> **PROBLEM STATEMENT**: Type out the lines below exactly, pictures excluded.

=== EXCERPTED RECORDS ===

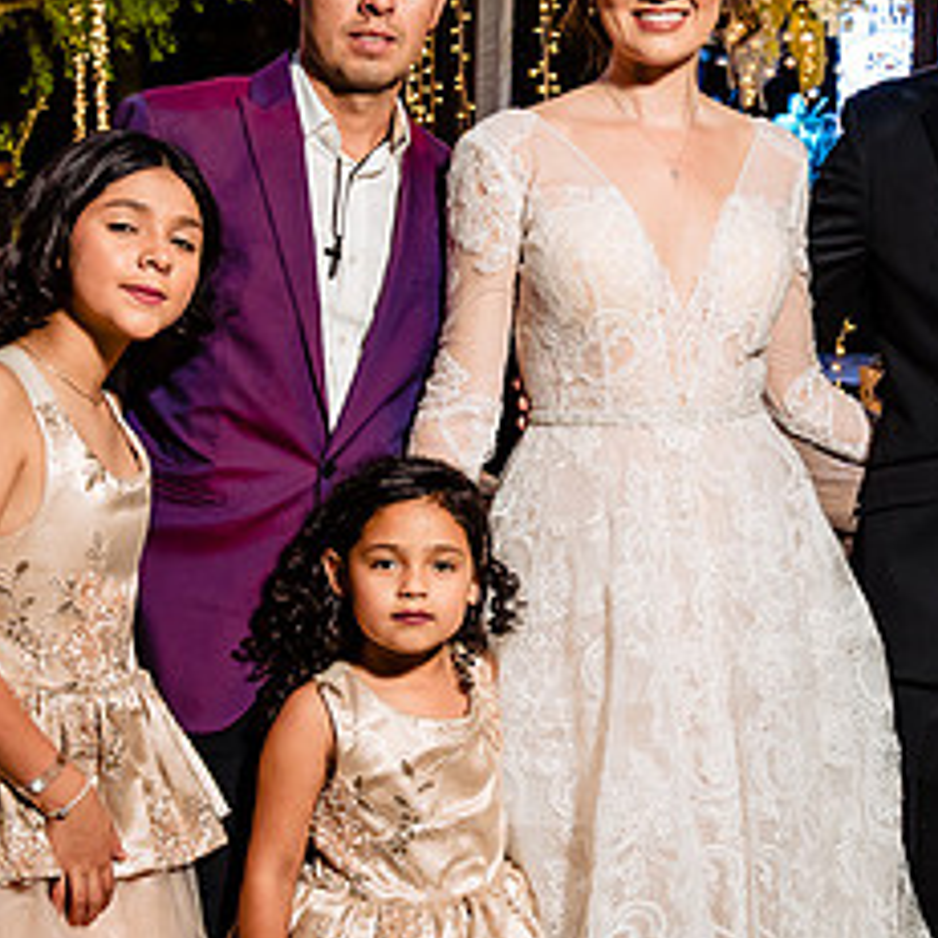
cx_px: 646
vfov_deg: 21.4
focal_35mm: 81
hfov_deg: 21.3
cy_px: 412
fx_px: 2483
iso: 1600
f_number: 5.6
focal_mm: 38
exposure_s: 1/50
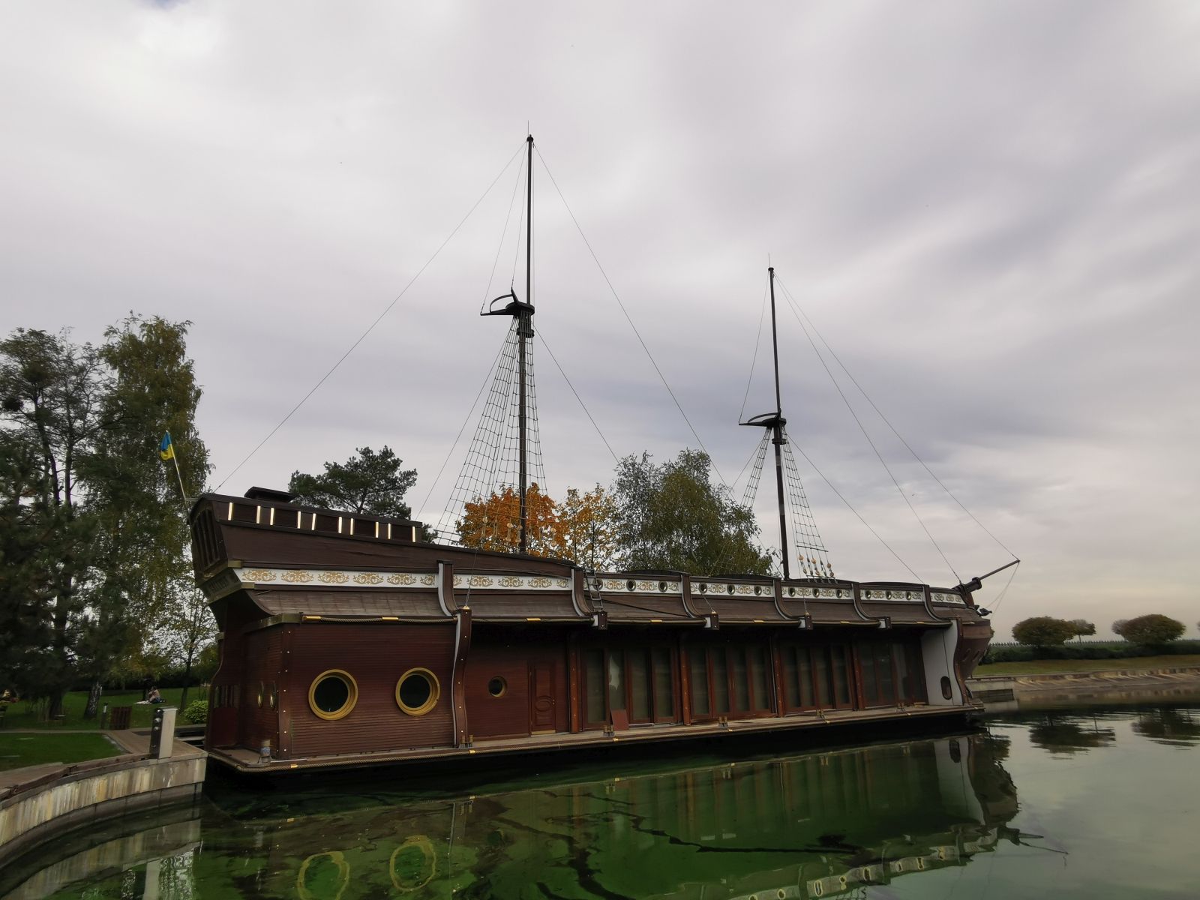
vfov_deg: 61.1
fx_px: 763
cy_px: 450
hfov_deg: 76.4
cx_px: 600
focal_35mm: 22
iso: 50
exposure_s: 1/486
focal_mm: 2.35
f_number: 2.2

===

> **SOLUTION FOR THIS PROBLEM**:
cx_px: 646
vfov_deg: 21.4
focal_35mm: 81
hfov_deg: 21.3
cy_px: 412
fx_px: 2483
iso: 1600
f_number: 5.6
focal_mm: 38
exposure_s: 1/50
vfov_deg: 61.1
fx_px: 763
cy_px: 450
hfov_deg: 76.4
cx_px: 600
focal_35mm: 22
iso: 50
exposure_s: 1/486
focal_mm: 2.35
f_number: 2.2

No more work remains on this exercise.